DATA FOR REVIEW

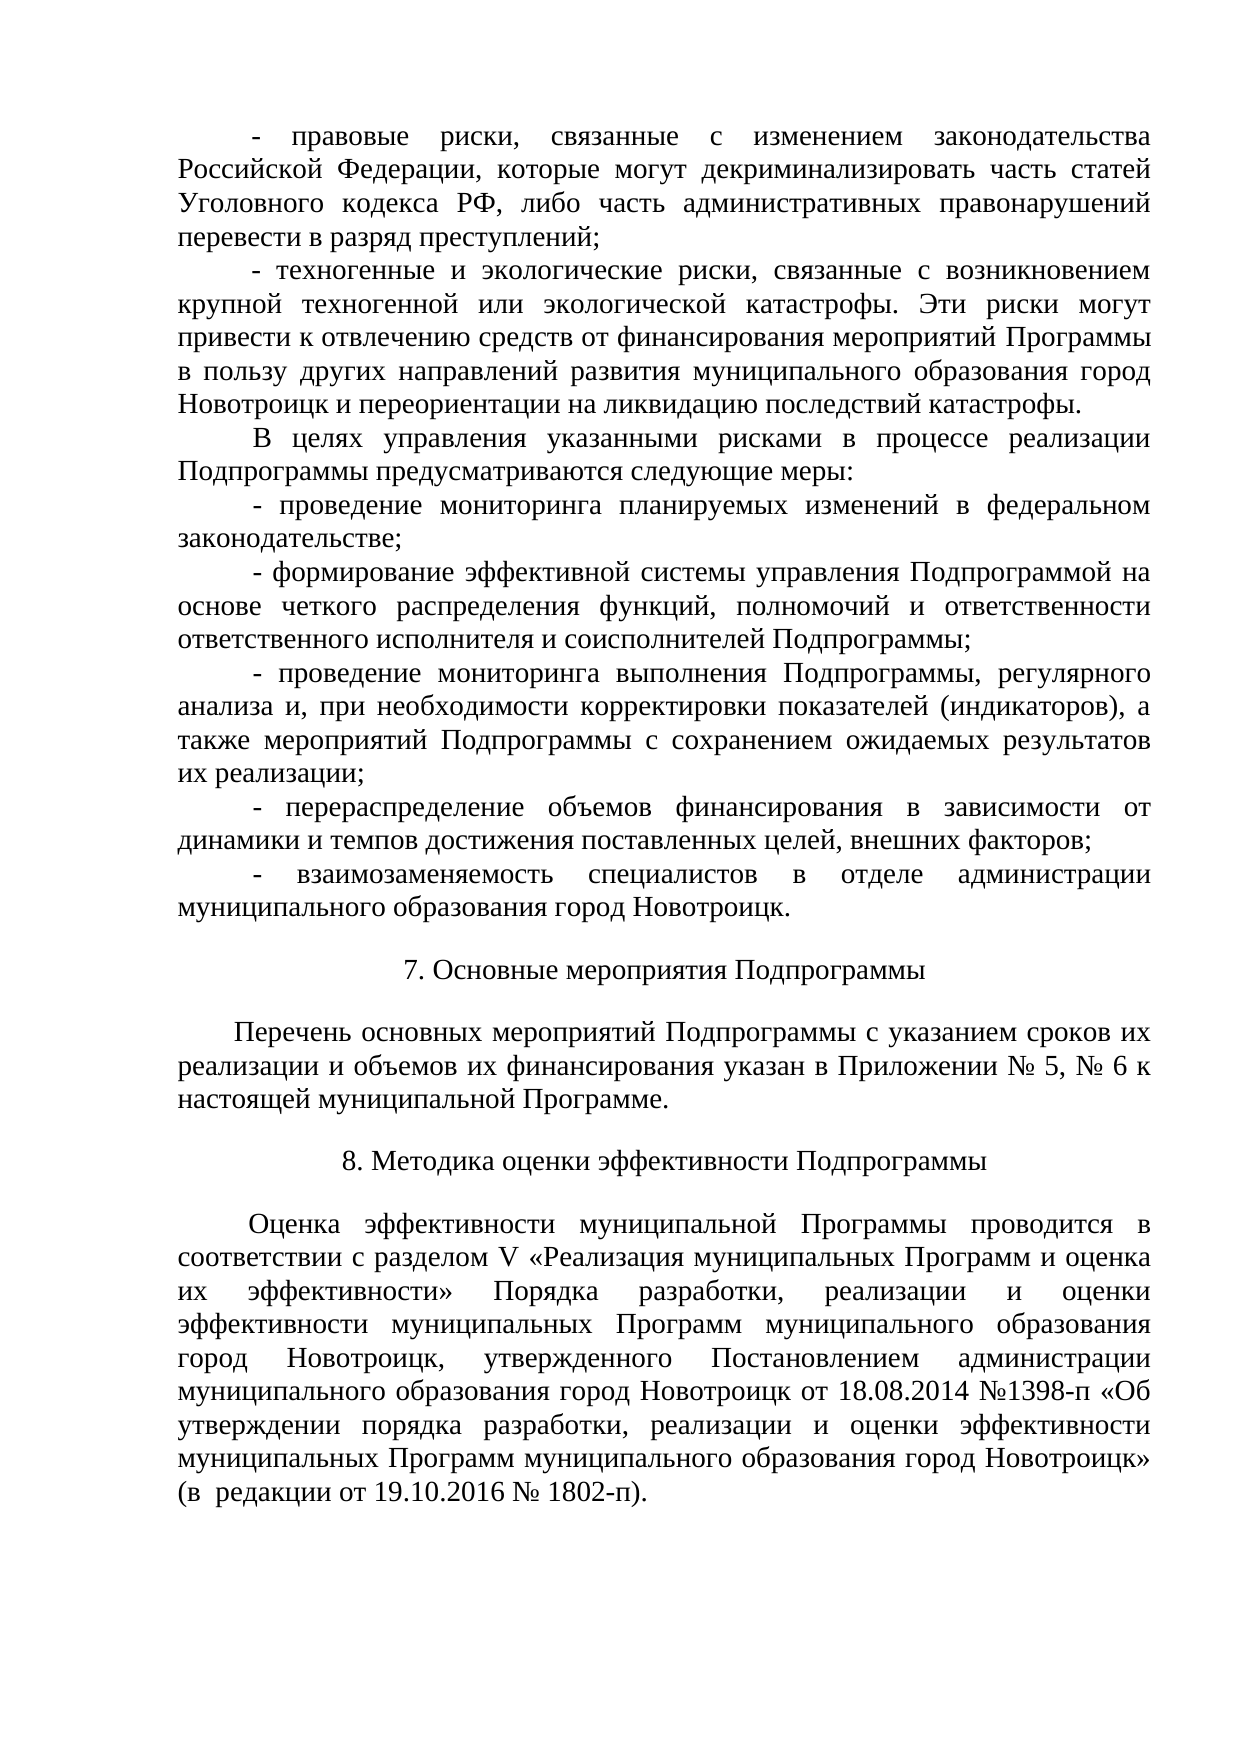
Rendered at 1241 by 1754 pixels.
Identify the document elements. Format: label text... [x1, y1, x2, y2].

text В целях управления указанными рисками в процессе реализации Подпрограммы предусматриваются следующие меры: [177, 420, 1152, 487]
text - проведение мониторинга планируемых изменений в федеральном законодательстве; [177, 487, 1152, 554]
text - проведение мониторинга выполнения Подпрограммы, регулярного анализа и, при необходимости корректировки показателей (индикаторов), а также мероприятий Подпрограммы с сохранением ожидаемых результатов их реализации; [177, 655, 1152, 789]
text - взаимозаменяемость специалистов в отделе администрации муниципального образования город Новотроицк. [177, 856, 1152, 923]
text 7. Основные мероприятия Подпрограммы [177, 952, 1152, 985]
text 8. Методика оценки эффективности Подпрограммы [177, 1143, 1152, 1177]
text - формирование эффективной системы управления Подпрограммой на основе четкого распределения функций, полномочий и ответственности ответственного исполнителя и соисполнителей Подпрограммы; [177, 554, 1152, 655]
text Оценка эффективности муниципальной Программы проводится в соответствии с разделом V «Реализация муниципальных Программ и оценка их эффективности» Порядка разработки, реализации и оценки эффективности муниципальных Программ муниципального образования город Новотроицк, утвержденного Постановлением администрации муниципального образования город Новотроицк от 18.08.2014 №1398-п «Об утверждении порядка разработки, реализации и оценки эффективности муниципальных Программ муниципального образования город Новотроицк» (в редакции от 19.10.2016 № 1802-п). [177, 1206, 1152, 1508]
text Перечень основных мероприятий Подпрограммы с указанием сроков их реализации и объемов их финансирования указан в Приложении № 5, № 6 к настоящей муниципальной Программе. [177, 1014, 1152, 1115]
text - перераспределение объемов финансирования в зависимости от динамики и темпов достижения поставленных целей, внешних факторов; [177, 789, 1152, 856]
text - техногенные и экологические риски, связанные с возникновением крупной техногенной или экологической катастрофы. Эти риски могут привести к отвлечению средств от финансирования мероприятий Программы в пользу других направлений развития муниципального образования город Новотроицк и переориентации на ликвидацию последствий катастрофы. [177, 252, 1152, 420]
text - правовые риски, связанные с изменением законодательства Российской Федерации, которые могут декриминализировать часть статей Уголовного кодекса РФ, либо часть административных правонарушений перевести в разряд преступлений; [177, 118, 1152, 252]
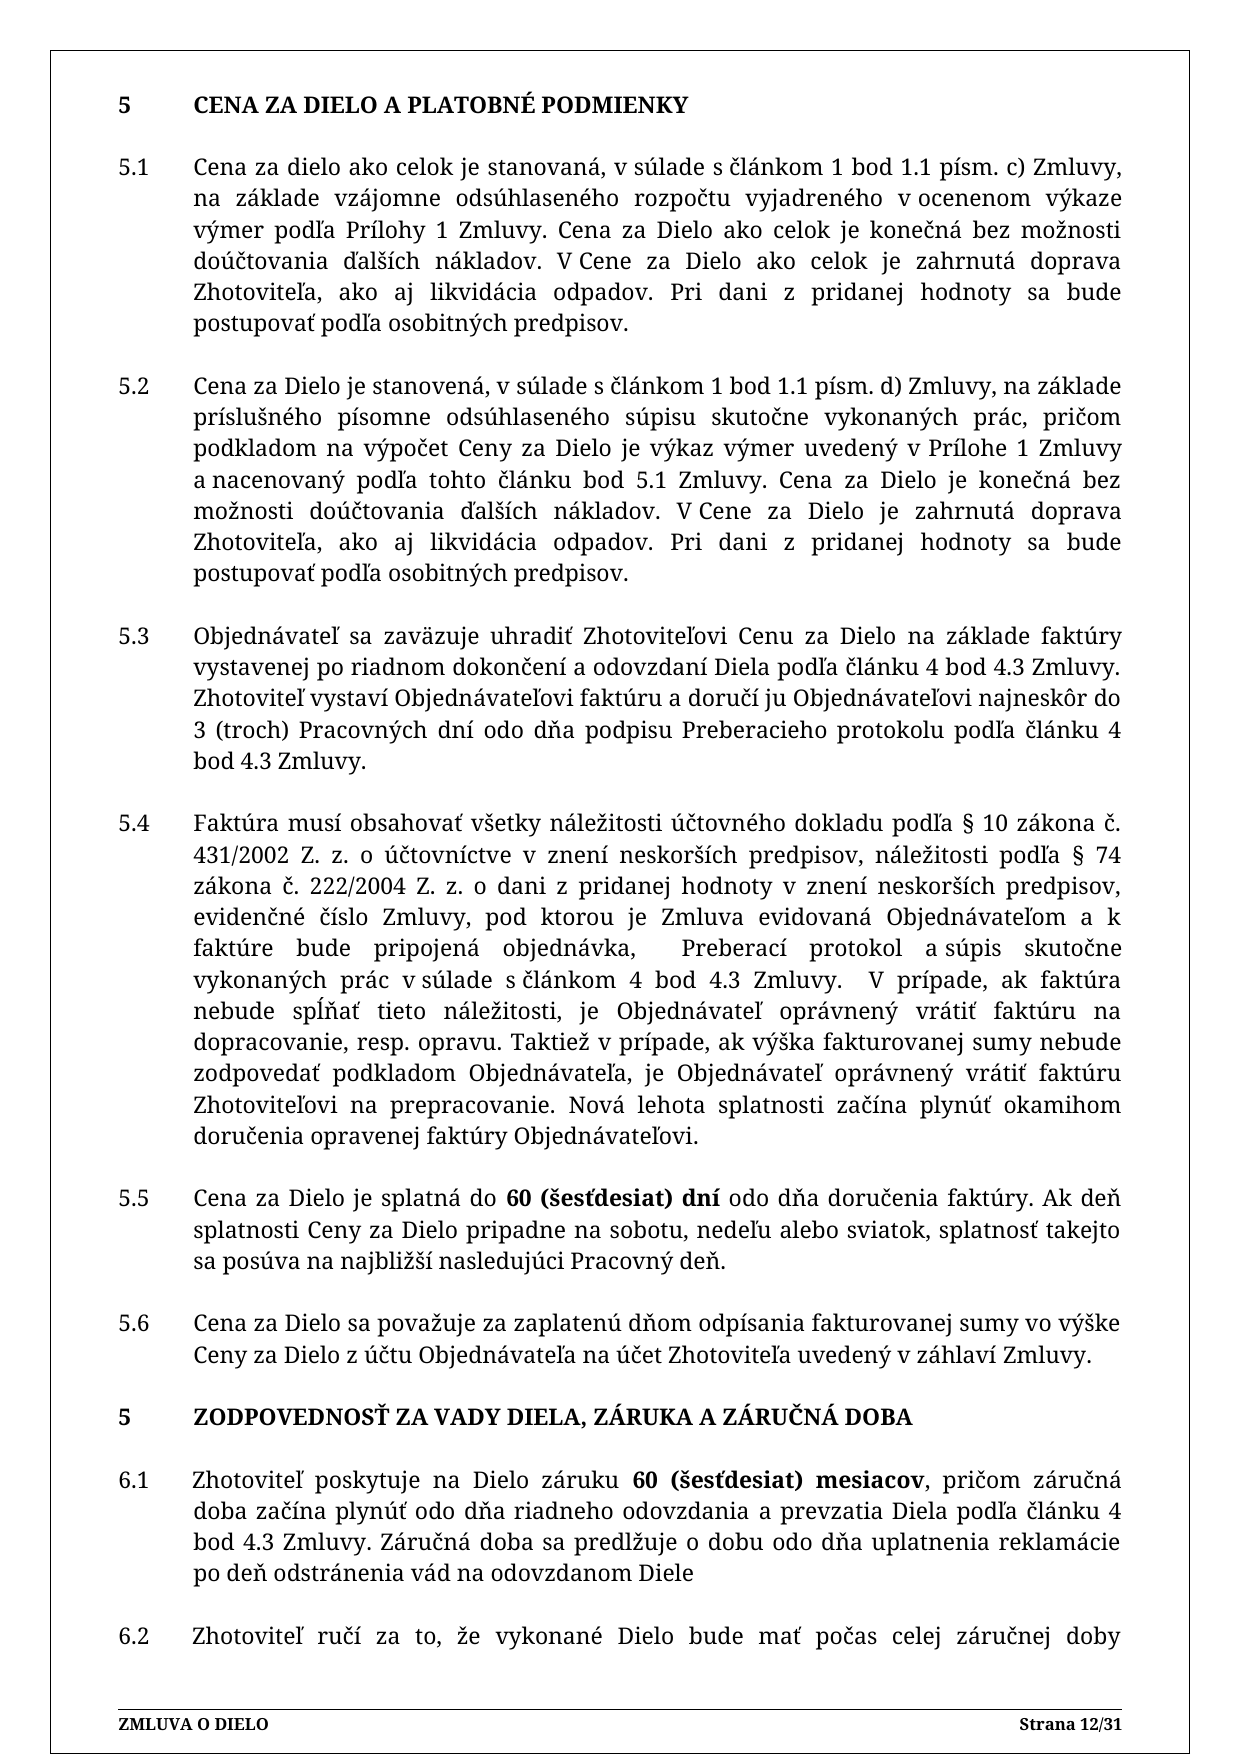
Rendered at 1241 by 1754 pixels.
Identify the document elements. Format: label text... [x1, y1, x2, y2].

WHAT THE TASK ASKS
The result should be a word-for-word restatement of all the data, without images.

WRITTEN ANSWER
Rendered at 1241 by 1754 pixels.
Identify the document elements. Format: label text... [x1, y1, x2, y2].

text В целях управления указанными рисками в процессе реализации Подпрограммы предусматриваются следующие меры: [177, 420, 1152, 487]
text - проведение мониторинга планируемых изменений в федеральном законодательстве; [177, 487, 1152, 554]
text - проведение мониторинга выполнения Подпрограммы, регулярного анализа и, при необходимости корректировки показателей (индикаторов), а также мероприятий Подпрограммы с сохранением ожидаемых результатов их реализации; [177, 655, 1152, 789]
text - взаимозаменяемость специалистов в отделе администрации муниципального образования город Новотроицк. [177, 856, 1152, 923]
text 7. Основные мероприятия Подпрограммы [177, 952, 1152, 985]
text 8. Методика оценки эффективности Подпрограммы [177, 1143, 1152, 1177]
text - формирование эффективной системы управления Подпрограммой на основе четкого распределения функций, полномочий и ответственности ответственного исполнителя и соисполнителей Подпрограммы; [177, 554, 1152, 655]
text Оценка эффективности муниципальной Программы проводится в соответствии с разделом V «Реализация муниципальных Программ и оценка их эффективности» Порядка разработки, реализации и оценки эффективности муниципальных Программ муниципального образования город Новотроицк, утвержденного Постановлением администрации муниципального образования город Новотроицк от 18.08.2014 №1398-п «Об утверждении порядка разработки, реализации и оценки эффективности муниципальных Программ муниципального образования город Новотроицк» (в редакции от 19.10.2016 № 1802-п). [177, 1206, 1152, 1508]
text Перечень основных мероприятий Подпрограммы с указанием сроков их реализации и объемов их финансирования указан в Приложении № 5, № 6 к настоящей муниципальной Программе. [177, 1014, 1152, 1115]
text - перераспределение объемов финансирования в зависимости от динамики и темпов достижения поставленных целей, внешних факторов; [177, 789, 1152, 856]
text - техногенные и экологические риски, связанные с возникновением крупной техногенной или экологической катастрофы. Эти риски могут привести к отвлечению средств от финансирования мероприятий Программы в пользу других направлений развития муниципального образования город Новотроицк и переориентации на ликвидацию последствий катастрофы. [177, 252, 1152, 420]
text - правовые риски, связанные с изменением законодательства Российской Федерации, которые могут декриминализировать часть статей Уголовного кодекса РФ, либо часть административных правонарушений перевести в разряд преступлений; [177, 118, 1152, 252]
Rendered at 1241 by 1754 pixels.
Identify the document elements. Format: label text... [x1, y1, x2, y2].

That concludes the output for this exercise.